_Document segment:_
## START
130 lines
6.4 KiB
Plaintext
130 lines
6.4 KiB
Plaintext
NFS Attribute Caching OS Problems and Amd
|
|
Last updated September 18, 2005
|
|
|
|
* Summary:
|
|
|
|
Some OSs don't seem to have a way to turn off the NFS attribute cache, which
|
|
breaks the Amd automounter so badly that it is not recommend using Amd on
|
|
such OS for heavy use, not until this is fixed.
|
|
|
|
|
|
* Details:
|
|
|
|
Amd is a user-level NFSv2 server that manages automounts of all other file
|
|
systems. The kernel contacts Amd via RPCs, and Amd in turn performs the
|
|
actual mounts, and then responds back to the kernel's RPCs. Every kernel
|
|
caches attributes of files, in a cache called the Directory Name Lookup
|
|
Cache (DNLC), or a Directory Cache (dcache).
## END
_Required task A:_
Please copy the records word for word, from the line containing "family: Laridae" through the end of the records.

_Data provided:_
## START
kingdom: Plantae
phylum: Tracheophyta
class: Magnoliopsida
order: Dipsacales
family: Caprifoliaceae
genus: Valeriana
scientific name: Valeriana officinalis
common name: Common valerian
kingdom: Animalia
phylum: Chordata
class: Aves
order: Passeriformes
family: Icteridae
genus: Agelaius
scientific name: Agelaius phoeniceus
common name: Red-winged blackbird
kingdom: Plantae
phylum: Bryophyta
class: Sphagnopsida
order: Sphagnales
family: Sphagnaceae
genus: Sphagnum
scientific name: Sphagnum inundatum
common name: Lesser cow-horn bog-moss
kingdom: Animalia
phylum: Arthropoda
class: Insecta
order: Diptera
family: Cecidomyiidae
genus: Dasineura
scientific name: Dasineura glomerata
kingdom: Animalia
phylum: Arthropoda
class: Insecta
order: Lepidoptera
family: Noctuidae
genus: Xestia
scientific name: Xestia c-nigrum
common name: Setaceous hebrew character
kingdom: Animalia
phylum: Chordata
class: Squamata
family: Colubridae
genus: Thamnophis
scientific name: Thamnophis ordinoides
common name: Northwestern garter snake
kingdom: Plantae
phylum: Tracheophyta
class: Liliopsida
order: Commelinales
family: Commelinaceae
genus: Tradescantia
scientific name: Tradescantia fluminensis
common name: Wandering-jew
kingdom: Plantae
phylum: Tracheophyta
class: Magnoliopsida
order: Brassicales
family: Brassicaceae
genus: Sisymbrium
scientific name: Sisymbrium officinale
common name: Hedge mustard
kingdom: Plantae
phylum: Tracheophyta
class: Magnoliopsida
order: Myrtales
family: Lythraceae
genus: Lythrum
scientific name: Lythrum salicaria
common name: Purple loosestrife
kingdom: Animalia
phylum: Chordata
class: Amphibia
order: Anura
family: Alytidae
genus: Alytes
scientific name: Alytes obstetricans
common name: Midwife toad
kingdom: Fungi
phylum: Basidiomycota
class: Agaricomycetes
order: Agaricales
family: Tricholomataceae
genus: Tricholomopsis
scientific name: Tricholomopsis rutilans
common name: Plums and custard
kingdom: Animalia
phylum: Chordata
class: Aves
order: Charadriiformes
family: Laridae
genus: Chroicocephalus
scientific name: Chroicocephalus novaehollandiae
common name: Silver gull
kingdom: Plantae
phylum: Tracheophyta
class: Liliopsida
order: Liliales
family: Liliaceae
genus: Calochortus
## END
_Required task B:_
Continue the note on NFS attribute caching and Amd from the point where it stops.

_Expected output A:_
family: Laridae
genus: Chroicocephalus
scientific name: Chroicocephalus novaehollandiae
common name: Silver gull
kingdom: Plantae
phylum: Tracheophyta
class: Liliopsida
order: Liliales
family: Liliaceae
genus: Calochortus

_Expected output B:_
|
|
|
|
Amd manages its namespace in the user level, but the kernel caches names
|
|
itself. So the two must coordinate to ensure that both namespaces are in
|
|
sync. If the kernel uses a cached entry from the DNLC, without consulting
|
|
Amd, users may see corruption of the automounter namespace (symlinks
|
|
pointing to the wrong places, ESTALE errors, and more). For example,
|
|
suppose Amd timed out an entry and removed the entry from Amd's namespace.
|
|
Amd has to tell the kernel to purge its corresponding DNLC entry too. The
|
|
way Amd often does that is by incrementing the last modification time
|
|
(mtime) of the parent directory. This is the most common method for kernels
|
|
to check if their DNLC entries are stale: if the parent directory mtime is
|
|
newer, the kernel will discard all cached entries for that directory, and
|
|
will re-issue lookup methods. Those lookups will result in
|
|
NFS_GETATTR/NFS_LOOKUP calls sent from the kernel down to Amd, and Amd can
|
|
then properly inform the kernel of the new state of automounted entries.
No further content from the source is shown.